# Days Away From Giving Over the Internet



## Denton (Sep 18, 2012)

Frank Gaffney said this about Obama's intention to give up control of internet registration:



> What they're preparing to do is to cede, or surrender, the last vestige of American control, or even influence, over what is done with critical functions of the Internet. It gets pretty arcane, but the point is, if you think that the freedom of the Internet - whether it's the ability of people to communicate freely information on it, or whether you think of it as an engine for free enterprise, let alone if you understand the contribution that it makes these days to national security - including, by the way, the operations of our critical infrastructure - you will understand that the United States retaining a measure of quality control as to what's going on with how the Internet is populated with names and numbers, domains, websites and the like, is a very important thing.
> 
> And for absolutely no good reason, other than people - or countries, I should say, like Russia, and China, and Saudi Arabia, and Iran, and North Korea - don't want us to have any say in this and would like to be able to change things around so that they cannot only restrict all the things the Internet does to help their own people become familiar with the terrible they're being subjected to, at the hands of their totalitarian or authoritarian regimes, but they want to take those freedoms - freedom of speech, freedom of expression, freedom of enterprise - away from us, as well.


Frank Gaffney on Obama's Attempt to Slip Irreversible Internet Surrender Under the Radar: 'We've Got Three Days to Fix This'

Do you have a site or a blog that isn't in compliance with the wishes of Saudi Arabia? China? England?

Do you think it is bad enough that YouTube demonetizes channels that aren't PC enough? What do you think about Google pushing down sites that are not toeing the political line?

Wait until the U.S. is no longer in control of the internet.


----------



## stowlin (Apr 25, 2016)

Well progressives can't impose their fairness doctrine on talk radio maybe they'll have the "international" community pound their web sites. I sense a lot of new taxation; can anyone remember anything international through government that is more affordable?


----------



## Sasquatch (Dec 12, 2014)

They get rid of my Squatch porn and some heads are going to roll.


----------



## Robie (Jun 2, 2016)

If you ever thought sites like this may be monitored....you can turn that thinking into reality.

It absolutely amazes me we are letting the Kenyan slug get away with this.


----------



## Mosinator762x54r (Nov 4, 2015)

Does this happen on October 1st???????????????? That is when yuan joins the SDR basket. Do you think this is a coincidence?

http://www.zerohedge.com/news/2015-...nclusion-sdr-basket-now-comes-hard-part-china


----------



## Robie (Jun 2, 2016)

Buckwheat and friends are doing everything they can to insure this is a New World Order before he leaves office.

He warned us...live, in person and filmed...*"WE ARE FIVE DAYS AWAY FROM FUNDAMENTALLY TRANSFORMING THE UNITED STATES OF AMERICA."* - BARACK OBAMA, OCTOBER 30, 2008

He wasn't kidding.


----------



## Kauboy (May 12, 2014)

This has nothing to do with regulating the content on the internet.
Nobody "controls" the entire internet. Some countries have installed firewalls to block things, but that isn't anything that can affect any other country.
There has ALWAYS been a body that regulates internet addressing. Every time you start a website, you have to get permission to use an IP address. That IP address is ON LEASE from this regulating body. They had to buy rights to use/rent that address.

- Supplied information:

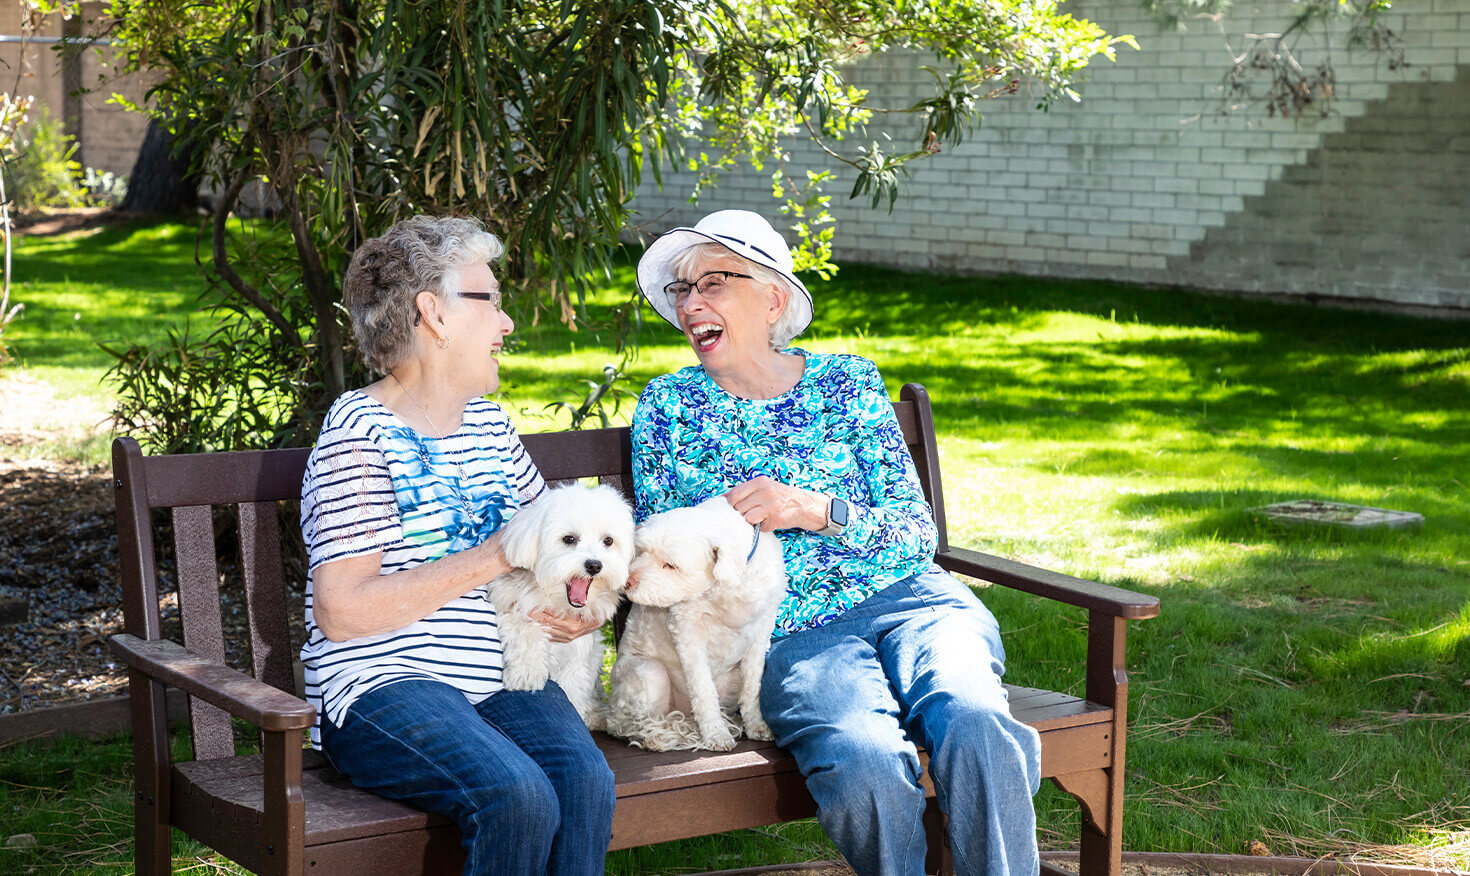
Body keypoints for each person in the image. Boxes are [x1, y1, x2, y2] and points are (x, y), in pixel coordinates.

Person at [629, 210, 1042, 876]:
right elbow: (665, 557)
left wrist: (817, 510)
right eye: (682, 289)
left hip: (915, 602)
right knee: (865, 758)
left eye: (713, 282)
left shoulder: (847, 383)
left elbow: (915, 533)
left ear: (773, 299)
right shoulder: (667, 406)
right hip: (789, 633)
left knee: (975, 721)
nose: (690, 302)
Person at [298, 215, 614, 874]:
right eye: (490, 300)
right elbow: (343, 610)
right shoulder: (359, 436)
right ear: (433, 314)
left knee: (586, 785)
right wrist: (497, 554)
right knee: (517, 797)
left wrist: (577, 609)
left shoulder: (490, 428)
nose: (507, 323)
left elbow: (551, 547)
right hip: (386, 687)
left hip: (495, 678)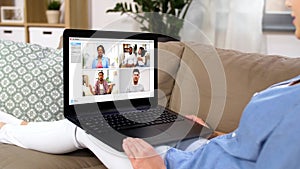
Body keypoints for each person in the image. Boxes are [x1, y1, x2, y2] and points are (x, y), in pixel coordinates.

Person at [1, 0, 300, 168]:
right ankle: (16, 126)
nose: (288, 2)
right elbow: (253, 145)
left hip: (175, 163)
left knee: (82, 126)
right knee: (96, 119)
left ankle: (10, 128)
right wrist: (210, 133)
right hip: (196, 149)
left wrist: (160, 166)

- Work item A: In the forum thread, what does Kauboy say you must get permission to use every time you start a website?
- Work item B: Condense the paragraph of the forum thread that begins "What they're preparing to do" into two or three sentences, keeping its main points.
- Work item C: Retype the part of the forum thread starting at "He wasn't kidding." and ending at "use/rent that address.".

- Task output A: An IP address.

- Task output B: The plan is to give up the last remaining American control or influence over critical functions of the Internet. The matter is arcane, but anyone who values Internet freedom should see why it matters that the United States keeps some quality control over how names, numbers, domains, and websites are assigned. That freedom covers open communication, free enterprise, and national security, including the operation of critical infrastructure.

- Task output C:
He wasn't kidding.


----------



## Kauboy (May 12, 2014)

This has nothing to do with regulating the content on the internet.
Nobody "controls" the entire internet. Some countries have installed firewalls to block things, but that isn't anything that can affect any other country.
There has ALWAYS been a body that regulates internet addressing. Every time you start a website, you have to get permission to use an IP address. That IP address is ON LEASE from this regulating body. They had to buy rights to use/rent that address.